Artiste français

Nice 1937 - Paris 1980

Robert Malaval est né à Nice, le 29 juillet 1937, d'un père ouvrier chez Michelin et d'une mère employée du Crédit Lyonnais. A l'issue de ses études secondaires, il fera simultanément toutes sortes de petits métiers alimentaires et ses toutes premières expériences artistiques, datées de 1955. A 19 ans, il s'installe à Paris et commence à peindre véritablement. Les premières œuvres, qu'il vend aux terrasses des cafés, sont des lavis sur papier aux couleurs sombres et, déjà, l'encre qui se diffuse par capillarité dans la texture du papier, y annonce certaines des efflorescences futures. Après un bref service militaire, dont il est rapidement exempté, il s'installe dans les Basses-Alpes et les œuvres qu'il produit, de 1958 à 1961, portent fortement la trace de la couleur et de la matière de la terre des paysages qui l'entourent.

En 1961, il rencontre Alphonse Chave qui l'invite, avec femme et enfants, à s'installer à Vence où il a une galerie, lui prête un atelier et lui donne un peu d'argent chaque mois pour produire des œuvres. C'est là qu'il découvre une matière qui, grâce à un petit enfant qui passait par là et pensait qu'on pouvait en manger, s'appellera l'Aliment Blanc. Quelques années après, Robert Malaval est de nouveau à Paris, il est devenu l'homme de l'Aliment Blanc, puis celui des couleurs "rose-blanc-mauve". Il expose son travail, vit de manière spectaculaire, joue le jeu puis s'en lasse vite et décide de tout arrêter. Il se consacre à un livre sur les Rolling Stones, le son le passionne, il passe des jours entiers à enregistrer la mer, les grillons, le vent.

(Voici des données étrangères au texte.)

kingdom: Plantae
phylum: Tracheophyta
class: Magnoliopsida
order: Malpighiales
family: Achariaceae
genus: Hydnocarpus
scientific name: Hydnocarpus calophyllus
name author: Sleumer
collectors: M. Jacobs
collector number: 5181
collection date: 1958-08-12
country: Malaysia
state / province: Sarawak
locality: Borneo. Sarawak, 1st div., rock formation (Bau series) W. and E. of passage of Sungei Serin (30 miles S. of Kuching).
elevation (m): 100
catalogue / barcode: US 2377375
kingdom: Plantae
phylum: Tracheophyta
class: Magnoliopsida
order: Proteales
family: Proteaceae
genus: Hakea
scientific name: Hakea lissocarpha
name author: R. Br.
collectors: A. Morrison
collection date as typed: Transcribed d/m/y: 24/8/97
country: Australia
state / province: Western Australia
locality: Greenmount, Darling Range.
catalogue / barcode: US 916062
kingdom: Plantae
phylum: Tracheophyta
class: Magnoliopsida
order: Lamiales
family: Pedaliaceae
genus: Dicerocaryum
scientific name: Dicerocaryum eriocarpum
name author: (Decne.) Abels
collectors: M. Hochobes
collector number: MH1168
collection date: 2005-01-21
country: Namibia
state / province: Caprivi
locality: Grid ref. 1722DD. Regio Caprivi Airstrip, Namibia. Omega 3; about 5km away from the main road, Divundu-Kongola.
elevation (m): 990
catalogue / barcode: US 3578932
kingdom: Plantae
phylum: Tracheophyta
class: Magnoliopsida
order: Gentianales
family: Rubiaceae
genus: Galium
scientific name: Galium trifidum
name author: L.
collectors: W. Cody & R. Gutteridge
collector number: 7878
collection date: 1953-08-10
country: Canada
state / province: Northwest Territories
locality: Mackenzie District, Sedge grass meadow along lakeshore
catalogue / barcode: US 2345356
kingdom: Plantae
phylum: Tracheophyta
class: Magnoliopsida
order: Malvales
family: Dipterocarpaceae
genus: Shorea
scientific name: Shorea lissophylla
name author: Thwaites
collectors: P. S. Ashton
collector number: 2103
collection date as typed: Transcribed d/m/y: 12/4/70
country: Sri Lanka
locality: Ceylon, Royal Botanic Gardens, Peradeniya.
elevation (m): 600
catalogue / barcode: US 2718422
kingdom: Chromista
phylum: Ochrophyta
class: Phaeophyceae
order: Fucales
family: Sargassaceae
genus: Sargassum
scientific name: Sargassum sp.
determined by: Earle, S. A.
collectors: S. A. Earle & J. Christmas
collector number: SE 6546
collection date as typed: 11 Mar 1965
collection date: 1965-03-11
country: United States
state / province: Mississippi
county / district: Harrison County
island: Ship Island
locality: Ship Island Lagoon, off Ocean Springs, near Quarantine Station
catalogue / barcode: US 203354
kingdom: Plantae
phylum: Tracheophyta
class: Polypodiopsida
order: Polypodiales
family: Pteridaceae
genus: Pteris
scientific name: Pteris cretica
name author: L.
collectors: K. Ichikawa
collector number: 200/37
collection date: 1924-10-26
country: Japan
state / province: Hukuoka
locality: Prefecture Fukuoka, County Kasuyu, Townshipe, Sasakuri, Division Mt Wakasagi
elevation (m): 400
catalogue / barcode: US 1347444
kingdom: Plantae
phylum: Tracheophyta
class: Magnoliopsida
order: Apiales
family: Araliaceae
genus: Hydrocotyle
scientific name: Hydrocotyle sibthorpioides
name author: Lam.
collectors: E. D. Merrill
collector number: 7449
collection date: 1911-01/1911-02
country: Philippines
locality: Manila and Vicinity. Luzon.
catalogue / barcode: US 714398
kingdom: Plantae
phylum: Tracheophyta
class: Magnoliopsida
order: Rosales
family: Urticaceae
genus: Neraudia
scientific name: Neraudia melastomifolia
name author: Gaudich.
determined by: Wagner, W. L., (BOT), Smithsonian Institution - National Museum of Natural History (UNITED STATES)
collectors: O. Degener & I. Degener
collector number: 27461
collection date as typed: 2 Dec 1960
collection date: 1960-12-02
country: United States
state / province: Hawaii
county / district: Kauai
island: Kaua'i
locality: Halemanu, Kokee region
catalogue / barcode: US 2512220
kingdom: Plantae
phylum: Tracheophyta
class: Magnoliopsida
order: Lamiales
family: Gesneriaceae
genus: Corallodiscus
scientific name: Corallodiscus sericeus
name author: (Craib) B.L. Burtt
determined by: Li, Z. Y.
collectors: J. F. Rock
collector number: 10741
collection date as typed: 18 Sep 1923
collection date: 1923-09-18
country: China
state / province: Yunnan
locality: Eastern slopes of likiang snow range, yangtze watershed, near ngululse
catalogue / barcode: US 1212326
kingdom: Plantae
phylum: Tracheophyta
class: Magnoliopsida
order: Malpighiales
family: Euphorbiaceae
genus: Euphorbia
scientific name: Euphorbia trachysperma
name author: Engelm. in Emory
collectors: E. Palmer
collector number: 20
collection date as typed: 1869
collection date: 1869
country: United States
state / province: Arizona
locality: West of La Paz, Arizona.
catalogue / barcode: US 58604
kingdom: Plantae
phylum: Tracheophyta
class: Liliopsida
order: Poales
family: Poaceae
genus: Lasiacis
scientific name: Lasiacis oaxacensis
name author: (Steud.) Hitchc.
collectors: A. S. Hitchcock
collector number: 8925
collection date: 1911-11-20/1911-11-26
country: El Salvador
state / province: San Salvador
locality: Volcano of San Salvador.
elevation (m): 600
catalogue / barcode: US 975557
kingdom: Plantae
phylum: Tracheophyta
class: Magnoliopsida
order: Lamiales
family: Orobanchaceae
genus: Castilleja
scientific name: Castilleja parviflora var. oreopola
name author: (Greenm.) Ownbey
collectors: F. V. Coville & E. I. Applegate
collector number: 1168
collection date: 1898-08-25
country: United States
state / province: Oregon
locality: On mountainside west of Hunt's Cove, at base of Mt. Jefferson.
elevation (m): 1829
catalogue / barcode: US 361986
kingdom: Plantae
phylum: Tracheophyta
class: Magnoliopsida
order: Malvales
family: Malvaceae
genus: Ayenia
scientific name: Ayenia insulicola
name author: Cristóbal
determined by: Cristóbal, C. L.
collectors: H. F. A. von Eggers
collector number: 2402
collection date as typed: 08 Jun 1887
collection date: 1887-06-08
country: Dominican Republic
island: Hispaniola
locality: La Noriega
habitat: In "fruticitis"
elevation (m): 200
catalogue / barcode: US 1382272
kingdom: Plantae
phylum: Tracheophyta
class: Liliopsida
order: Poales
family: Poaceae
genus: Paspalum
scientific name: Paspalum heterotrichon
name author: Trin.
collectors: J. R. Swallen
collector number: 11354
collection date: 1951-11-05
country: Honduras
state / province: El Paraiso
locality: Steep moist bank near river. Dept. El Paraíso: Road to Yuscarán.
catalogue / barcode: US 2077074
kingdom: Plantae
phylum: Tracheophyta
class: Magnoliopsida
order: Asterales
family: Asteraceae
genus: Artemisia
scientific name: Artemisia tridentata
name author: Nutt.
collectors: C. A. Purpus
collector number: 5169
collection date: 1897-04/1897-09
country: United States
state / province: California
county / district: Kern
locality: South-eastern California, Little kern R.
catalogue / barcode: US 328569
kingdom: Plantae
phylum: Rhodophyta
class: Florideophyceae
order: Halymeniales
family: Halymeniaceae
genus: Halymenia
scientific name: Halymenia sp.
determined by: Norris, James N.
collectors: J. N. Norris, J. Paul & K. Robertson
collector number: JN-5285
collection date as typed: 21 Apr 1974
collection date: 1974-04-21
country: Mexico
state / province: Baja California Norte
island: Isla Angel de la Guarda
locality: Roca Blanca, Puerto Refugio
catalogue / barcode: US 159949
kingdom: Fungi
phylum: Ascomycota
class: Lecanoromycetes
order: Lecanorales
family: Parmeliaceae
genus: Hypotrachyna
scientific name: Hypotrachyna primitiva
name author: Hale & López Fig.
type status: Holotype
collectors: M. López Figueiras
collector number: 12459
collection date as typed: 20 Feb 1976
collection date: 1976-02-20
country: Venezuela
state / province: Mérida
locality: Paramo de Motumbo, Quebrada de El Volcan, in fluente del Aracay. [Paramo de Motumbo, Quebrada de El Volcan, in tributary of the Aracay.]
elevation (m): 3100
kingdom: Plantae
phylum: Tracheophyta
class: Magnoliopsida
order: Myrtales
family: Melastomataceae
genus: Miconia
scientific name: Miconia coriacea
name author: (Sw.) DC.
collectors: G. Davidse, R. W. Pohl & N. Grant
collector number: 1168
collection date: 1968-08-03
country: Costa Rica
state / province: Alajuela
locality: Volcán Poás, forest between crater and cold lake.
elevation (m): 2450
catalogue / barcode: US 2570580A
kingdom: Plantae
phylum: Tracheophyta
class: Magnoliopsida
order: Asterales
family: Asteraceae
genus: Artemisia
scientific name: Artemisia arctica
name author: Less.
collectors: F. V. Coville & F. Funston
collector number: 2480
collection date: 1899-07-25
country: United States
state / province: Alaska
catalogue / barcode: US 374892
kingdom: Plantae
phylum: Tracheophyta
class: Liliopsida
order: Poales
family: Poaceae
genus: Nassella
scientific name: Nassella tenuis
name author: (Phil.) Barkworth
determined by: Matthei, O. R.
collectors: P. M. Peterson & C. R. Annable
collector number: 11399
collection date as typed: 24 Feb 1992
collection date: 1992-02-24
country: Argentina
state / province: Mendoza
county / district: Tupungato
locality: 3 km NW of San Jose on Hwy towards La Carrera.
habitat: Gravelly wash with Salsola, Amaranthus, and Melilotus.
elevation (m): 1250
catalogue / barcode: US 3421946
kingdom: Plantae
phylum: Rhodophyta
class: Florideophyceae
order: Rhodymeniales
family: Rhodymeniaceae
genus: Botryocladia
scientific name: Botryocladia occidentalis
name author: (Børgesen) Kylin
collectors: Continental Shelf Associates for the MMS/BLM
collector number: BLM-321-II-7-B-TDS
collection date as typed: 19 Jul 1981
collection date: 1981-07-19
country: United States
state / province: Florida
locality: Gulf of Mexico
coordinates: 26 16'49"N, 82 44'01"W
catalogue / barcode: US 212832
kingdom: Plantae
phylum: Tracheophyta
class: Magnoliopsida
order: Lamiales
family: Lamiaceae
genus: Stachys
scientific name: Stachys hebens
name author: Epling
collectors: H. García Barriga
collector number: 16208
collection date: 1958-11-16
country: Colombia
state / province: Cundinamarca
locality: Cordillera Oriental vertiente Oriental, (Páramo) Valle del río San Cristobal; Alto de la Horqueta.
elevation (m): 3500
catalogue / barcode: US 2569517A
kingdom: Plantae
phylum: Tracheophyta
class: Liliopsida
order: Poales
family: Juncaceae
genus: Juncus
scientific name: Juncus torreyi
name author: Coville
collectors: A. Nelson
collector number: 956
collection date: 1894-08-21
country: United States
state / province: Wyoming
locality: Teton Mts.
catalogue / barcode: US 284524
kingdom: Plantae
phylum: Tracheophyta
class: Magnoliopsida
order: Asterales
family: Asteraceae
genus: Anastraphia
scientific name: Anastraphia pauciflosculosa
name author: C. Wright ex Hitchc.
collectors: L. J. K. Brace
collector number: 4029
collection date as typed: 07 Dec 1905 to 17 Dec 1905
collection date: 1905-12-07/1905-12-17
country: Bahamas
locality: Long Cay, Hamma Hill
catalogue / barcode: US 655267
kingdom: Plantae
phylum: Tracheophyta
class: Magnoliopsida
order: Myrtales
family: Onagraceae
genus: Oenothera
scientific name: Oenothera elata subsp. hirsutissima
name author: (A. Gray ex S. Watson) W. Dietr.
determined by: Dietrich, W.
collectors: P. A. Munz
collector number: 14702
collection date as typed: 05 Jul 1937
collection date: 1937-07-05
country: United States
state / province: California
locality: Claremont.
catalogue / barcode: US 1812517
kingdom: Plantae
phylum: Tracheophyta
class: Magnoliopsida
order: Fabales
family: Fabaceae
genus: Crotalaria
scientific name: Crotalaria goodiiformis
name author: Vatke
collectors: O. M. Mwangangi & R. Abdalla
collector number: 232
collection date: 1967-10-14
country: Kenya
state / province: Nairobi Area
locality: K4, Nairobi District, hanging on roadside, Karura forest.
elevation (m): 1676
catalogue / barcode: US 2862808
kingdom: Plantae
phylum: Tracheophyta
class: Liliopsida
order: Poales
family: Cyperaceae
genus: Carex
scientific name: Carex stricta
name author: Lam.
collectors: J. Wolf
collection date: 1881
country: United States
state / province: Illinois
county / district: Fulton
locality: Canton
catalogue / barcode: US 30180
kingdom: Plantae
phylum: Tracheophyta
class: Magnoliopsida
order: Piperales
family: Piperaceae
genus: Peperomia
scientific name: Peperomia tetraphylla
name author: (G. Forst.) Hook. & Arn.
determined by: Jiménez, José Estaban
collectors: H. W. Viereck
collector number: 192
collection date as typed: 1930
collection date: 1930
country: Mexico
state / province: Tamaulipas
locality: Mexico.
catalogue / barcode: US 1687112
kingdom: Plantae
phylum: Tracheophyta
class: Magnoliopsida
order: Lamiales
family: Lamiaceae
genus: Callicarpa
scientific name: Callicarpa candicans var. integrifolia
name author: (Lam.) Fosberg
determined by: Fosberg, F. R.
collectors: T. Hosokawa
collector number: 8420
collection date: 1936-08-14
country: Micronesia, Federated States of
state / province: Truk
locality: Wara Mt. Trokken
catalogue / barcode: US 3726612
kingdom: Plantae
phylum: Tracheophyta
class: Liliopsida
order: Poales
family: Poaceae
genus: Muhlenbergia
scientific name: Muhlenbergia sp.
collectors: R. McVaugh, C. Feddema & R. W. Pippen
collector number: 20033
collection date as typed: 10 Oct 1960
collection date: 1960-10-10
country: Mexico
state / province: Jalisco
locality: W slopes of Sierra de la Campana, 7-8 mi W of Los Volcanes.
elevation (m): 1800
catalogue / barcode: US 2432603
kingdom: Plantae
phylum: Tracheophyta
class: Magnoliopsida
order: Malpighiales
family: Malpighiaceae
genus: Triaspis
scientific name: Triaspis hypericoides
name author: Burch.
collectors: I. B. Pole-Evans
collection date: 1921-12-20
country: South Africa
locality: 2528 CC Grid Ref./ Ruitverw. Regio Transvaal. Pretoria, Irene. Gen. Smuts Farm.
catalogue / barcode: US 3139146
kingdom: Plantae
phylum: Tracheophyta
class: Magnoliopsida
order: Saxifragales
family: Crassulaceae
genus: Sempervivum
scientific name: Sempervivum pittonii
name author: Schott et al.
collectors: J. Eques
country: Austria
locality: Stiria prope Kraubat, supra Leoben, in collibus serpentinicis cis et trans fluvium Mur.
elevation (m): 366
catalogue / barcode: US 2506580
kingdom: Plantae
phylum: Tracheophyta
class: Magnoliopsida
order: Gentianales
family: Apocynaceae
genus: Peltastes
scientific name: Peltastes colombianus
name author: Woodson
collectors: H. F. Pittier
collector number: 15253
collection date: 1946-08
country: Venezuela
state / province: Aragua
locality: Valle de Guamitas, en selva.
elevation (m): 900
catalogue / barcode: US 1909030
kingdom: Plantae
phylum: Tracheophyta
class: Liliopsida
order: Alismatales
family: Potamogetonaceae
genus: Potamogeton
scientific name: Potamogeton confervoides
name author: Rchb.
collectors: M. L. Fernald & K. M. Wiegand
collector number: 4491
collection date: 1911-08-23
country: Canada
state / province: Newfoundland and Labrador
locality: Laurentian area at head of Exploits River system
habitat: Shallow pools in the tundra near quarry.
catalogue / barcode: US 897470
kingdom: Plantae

En 1971, il met en scène son exposition Transat-Marine-Campagne-Rock'n'roll, qui résume toutes ses conceptions de l'art, de son rapport au public, de son désir de croiser les univers. Il crée un jeu pour enfants, un album de sérigraphies consacré aux Rolling Stones, et, en 1973, les premières paillettes apparaissent dans ses œuvres. Il écrit "Kamikaze fin du monde" sur un vêtement peint comme un tableau et se lance dans une grande série d'œuvres célestes qui scintillent de couleurs et de paillettes. Il a traversé beaucoup d'univers, fait de nombreuses expériences, des plus dures aux plus frivoles. Il a regardé vers la musique, parcouru le monde des artistes, écrit des histoires de fantômes, touché au spectacle, mais tout cela ne le fascine plus. C'est à Créteil, en 1980, qu'il peint comme on donne un opéra et réalise une série d'œuvres époustouflantes de vie et d'énergie. Et, vers le 8 août de la même année, il décide d'en finir avec la vie et se tire une balle dans la tête sur la musique de Blank Generation.